Tuesday, March 25, 2014

Pay Attention

The other night I went to Wal Mart kind of late to pick up some stuff, and to get out of the house.  The woman who rang up my groceries was about my age.  It was almost ten o'clock.  We had a conversation that went sort of like this:

"You much be ready to go home," I said.

"Yes.  But when you think about it, who does want to be working, late at night,  away from their families and their homes?"

"True," I said.  "And then you must get some customers that are hard to deal with."

"It's really not so bad," she said.  "People are nice.  The people I work with are nice.  It's a good place to work.  Sometimes, people just have a hard time and they're going to be in a bad mood.  As long as you understand that every now and then, you're going to get someone like that, then it's okay."

I LOVED her attitude.  She had every reason to be in a foul mood herself.  She was working late, had been on her feet all day, and was obviously tired.  But her perspective changed everything!  She had made a conscious decision to view her job and the people she came across in that job in a certain way, and she was better off for it.

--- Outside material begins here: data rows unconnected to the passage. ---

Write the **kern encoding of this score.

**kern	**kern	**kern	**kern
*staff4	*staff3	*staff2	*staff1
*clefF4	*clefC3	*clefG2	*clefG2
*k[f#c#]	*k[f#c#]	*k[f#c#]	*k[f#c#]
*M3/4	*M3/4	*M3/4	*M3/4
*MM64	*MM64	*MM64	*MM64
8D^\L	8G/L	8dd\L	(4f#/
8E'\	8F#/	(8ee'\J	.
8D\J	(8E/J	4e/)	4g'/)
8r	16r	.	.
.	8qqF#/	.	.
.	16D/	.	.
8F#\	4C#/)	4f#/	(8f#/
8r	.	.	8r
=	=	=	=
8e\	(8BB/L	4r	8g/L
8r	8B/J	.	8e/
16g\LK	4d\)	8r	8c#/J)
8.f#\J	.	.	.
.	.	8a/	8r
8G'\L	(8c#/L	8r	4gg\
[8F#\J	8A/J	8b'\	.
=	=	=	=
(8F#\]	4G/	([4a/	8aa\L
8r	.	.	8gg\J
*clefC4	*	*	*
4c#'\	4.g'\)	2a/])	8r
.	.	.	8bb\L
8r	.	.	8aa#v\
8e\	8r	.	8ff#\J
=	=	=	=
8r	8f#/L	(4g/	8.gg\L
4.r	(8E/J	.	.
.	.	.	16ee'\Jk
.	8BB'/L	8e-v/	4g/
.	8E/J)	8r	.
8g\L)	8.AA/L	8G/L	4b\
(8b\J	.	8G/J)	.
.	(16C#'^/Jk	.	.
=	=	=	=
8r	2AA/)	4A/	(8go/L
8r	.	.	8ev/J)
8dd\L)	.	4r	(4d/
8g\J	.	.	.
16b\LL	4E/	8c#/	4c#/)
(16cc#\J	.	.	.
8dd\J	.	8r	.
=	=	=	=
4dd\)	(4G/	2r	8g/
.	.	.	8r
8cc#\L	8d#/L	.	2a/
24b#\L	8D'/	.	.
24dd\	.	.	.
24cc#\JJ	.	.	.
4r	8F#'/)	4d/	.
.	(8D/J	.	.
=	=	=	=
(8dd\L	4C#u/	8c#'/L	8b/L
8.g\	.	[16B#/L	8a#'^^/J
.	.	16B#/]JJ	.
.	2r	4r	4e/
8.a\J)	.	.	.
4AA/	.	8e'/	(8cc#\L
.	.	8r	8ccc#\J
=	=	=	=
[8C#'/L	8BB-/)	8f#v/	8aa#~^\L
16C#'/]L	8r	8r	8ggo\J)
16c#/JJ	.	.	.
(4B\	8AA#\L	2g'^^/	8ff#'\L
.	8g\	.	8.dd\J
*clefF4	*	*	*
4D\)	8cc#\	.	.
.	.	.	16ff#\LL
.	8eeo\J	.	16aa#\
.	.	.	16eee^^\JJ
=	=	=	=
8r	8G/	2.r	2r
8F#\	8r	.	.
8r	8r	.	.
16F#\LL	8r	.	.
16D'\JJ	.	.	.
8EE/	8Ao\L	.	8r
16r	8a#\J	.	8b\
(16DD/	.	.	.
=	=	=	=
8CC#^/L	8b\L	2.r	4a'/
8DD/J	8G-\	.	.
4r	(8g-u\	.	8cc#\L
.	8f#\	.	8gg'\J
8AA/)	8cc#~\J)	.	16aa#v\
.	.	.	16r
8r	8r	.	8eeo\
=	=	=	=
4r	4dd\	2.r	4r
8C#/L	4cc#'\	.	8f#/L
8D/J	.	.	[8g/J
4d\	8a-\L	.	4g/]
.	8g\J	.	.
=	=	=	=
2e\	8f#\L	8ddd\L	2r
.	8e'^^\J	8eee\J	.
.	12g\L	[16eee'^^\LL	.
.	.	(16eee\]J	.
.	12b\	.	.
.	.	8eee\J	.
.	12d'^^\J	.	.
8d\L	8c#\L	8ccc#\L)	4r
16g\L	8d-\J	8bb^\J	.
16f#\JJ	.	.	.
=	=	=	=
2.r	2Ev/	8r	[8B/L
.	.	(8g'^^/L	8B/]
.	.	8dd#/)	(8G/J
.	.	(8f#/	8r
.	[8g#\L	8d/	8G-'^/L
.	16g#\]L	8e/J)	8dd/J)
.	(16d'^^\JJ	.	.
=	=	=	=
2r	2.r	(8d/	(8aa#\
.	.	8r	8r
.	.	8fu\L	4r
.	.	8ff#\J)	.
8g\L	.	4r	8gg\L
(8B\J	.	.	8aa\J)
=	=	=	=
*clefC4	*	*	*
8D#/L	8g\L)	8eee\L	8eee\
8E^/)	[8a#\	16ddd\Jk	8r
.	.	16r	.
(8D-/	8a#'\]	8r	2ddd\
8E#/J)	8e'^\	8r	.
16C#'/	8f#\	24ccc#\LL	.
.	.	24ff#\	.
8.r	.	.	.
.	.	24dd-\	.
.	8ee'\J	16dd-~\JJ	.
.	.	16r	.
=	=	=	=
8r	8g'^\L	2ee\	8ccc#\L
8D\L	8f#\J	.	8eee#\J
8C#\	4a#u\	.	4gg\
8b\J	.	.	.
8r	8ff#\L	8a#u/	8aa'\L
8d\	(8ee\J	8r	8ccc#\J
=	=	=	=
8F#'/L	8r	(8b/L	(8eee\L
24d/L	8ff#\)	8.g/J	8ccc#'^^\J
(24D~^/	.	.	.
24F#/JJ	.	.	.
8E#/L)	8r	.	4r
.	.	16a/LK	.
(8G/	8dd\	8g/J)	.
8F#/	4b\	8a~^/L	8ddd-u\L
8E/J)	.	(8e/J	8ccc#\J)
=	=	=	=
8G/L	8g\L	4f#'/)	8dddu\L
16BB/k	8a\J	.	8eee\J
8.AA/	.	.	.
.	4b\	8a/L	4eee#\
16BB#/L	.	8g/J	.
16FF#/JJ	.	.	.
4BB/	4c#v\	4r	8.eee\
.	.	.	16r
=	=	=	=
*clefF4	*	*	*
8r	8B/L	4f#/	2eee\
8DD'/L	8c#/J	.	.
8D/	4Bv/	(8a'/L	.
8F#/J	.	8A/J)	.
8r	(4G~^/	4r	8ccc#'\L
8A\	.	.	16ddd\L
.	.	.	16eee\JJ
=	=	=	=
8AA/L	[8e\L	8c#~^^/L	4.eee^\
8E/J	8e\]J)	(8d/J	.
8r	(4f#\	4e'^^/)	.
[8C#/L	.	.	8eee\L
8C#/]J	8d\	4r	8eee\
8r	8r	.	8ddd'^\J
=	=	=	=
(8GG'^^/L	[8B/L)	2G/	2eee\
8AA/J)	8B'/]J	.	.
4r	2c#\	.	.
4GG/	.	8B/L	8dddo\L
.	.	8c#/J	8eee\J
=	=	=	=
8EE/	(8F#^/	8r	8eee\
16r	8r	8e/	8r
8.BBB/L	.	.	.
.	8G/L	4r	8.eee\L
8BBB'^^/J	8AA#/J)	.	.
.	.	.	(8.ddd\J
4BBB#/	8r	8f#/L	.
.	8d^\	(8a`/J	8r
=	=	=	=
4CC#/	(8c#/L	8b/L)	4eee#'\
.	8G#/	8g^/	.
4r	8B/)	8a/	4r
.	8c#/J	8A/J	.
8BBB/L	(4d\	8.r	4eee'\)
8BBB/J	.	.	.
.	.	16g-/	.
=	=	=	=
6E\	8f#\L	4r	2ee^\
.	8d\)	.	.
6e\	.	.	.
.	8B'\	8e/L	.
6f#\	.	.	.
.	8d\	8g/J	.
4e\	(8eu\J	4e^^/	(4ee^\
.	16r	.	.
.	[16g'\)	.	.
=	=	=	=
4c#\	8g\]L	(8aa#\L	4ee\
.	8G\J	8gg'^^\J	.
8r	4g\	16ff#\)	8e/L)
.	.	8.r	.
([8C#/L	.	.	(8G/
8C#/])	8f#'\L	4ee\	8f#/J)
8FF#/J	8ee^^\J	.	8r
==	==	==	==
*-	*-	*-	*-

In the past few years I have found that this applies to many things in life.  It's easy to get up in the morning and complain, and to express our unhappiness over things that aren't quite going the way we want them to.  It's challenging to take a less than desirable situation and turn it into something that can be enjoyed or at least make you content.  But it can be done.  How do you do this?  How do you change your attitude?

The biggest tool I use for this is prayer.  Because God has an eternal perspective, praying about a situation can actually give you peace.  If you're going through a trial, praying can ease your mind and help you to remove yourself from the "here and now" of the problem and look at it from a distance.  This is also useful in solving problems that arise in your life.  It keeps you cool headed.  It helps you act after thinking, not act without thinking.

The other major tool that can help you is empathy.  Stop and switch places with someone.  Being with Logan and witnessing his struggles with communication and behavior has taught me that when someone is acting a certain way, there is always a reason.  Whatever that reason may be...I try to think about the person I'm dealing with and understand their behavior. Sometimes there's an explanation.  Sometimes not.  But either way, you are still accountable for how you are acting towards them.

As I write this Logan is sitting in a rocking chair next to me, pushing on my arm with his foot and yelling (or "singing" as he sometimes tries to call it.)  It's annoying.  But he's telling me something.  He's saying, Stop writing, mom, and look at me.  Pay attention.